Strasserra discovered that Moranino's Reds were grabbing more than their share of the arms dropped by the Allies. He declared that he was going to tell the Allies so, Moranino saw to it that he did not.
Supplying a guide and safe-conduct passes, Moranino sent Strasserra and four other non-Communist partisan leaders off into the mountains for Switzerland. At the trial, the ex-partisan guide admitted that on Moranino's orders, he led the five men along an Alpine road to a brush-covered hillock, where six Moranino men waited. Spotting them, Strasserra cried: "We're friends. We are going to Switzerland." He was still waving his safe-conduct pass and talking when bullets cut him short. Destroying the evidence, the Reds buried their victims hastily beside the road, took their money and papers back to Moranino. The Devil gave the killers 300 lire (then about $3) each. One of them testified: "We realized the killings were not very clean, but we had our own lives to worry about."
Two of the murdered men had left their wives and children in a hut in a nearby village. When weeks passed without word from their husbands, they went to Moranino's headquarters and asked for news. A few nights later, two Moranino partisans called at the hut, told them Moranino wanted to see them. As they were passing the local cemetery, the partisans pulled out revolvers and shot the women dead. They roused the cemetery keeper and ordered him to bury the bodies. The cemetery keeper testified: "The partisans were pleased because snow was falling and it covered the bloodstains."
Other ex-partisans testified to Moranino's calculated treachery to supposed allies. A rival Socialist group was wiped out when Moranino's Reds deliberately retreated on either side of them without warning. A leader of an Allied mission charged with arranging for arms drops testified that, late in the war, a Moranino aide confided to him drunkenly: "Now that we have the arms, we don't need you any more." A few weeks later Moranino's Reds again retreated abruptly in the midst of a German assault. The Allied mission was annihilated.

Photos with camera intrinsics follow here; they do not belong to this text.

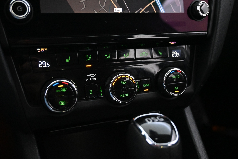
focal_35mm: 40
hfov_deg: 48.7
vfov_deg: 33.6
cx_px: 119
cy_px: 80
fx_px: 263
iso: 8000
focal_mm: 26.5
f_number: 4.5
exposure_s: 1/40
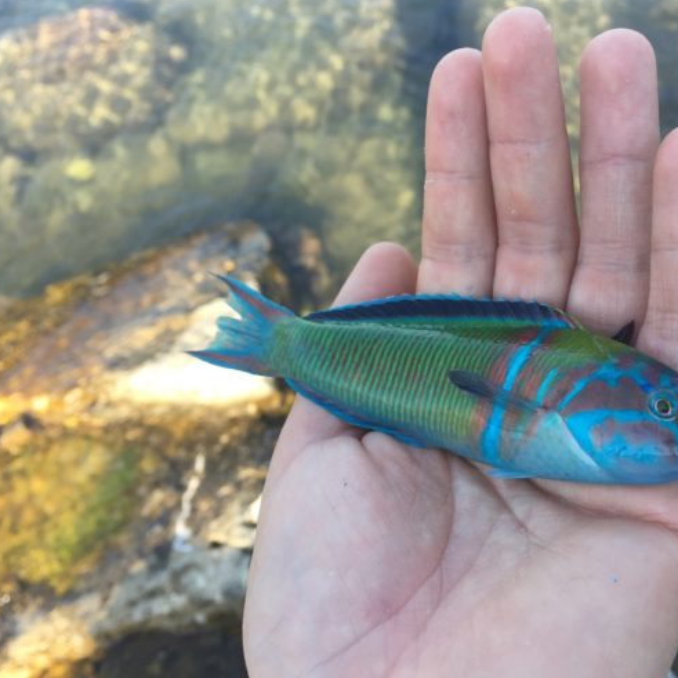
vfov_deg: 47.2
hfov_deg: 47.0
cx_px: 403
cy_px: 340
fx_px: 776
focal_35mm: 35
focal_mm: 4.15
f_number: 2.2
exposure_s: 1/265
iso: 32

Political Crime. Italian Communism marshaled its biggest guns in defense of their hero, led by Partisan Chief Luigi Longo, now a Deputy. But, faced with the evidence, the Communist defense had to acknowledge that the victims were neither spies nor Fascists, and that it had been a "tragic mistake." Retorted the public prosecutor: "It was a dry and cold-blooded common crime . . . infamous, indecent, cruel murder."
Under Italian law the seven killings could be judged an act of war (no penalty), a political crime (ten years imprisonment) or a common crime (life imprisonment). To underline his point that such killings were done on party orders and not just by one individual's impulse, the prosecutor asked for a finding of political crime. After eight hours of deliberation, the court so found.
A ten-year sentence would scarcely affect Moranino in his Prague sanctuary, where he lives with a Communist mistress and runs the Communist radio program beamed at Italy. But it was a verdict long overdue on the crimes of many another Communist who put his party above his country even in wartime.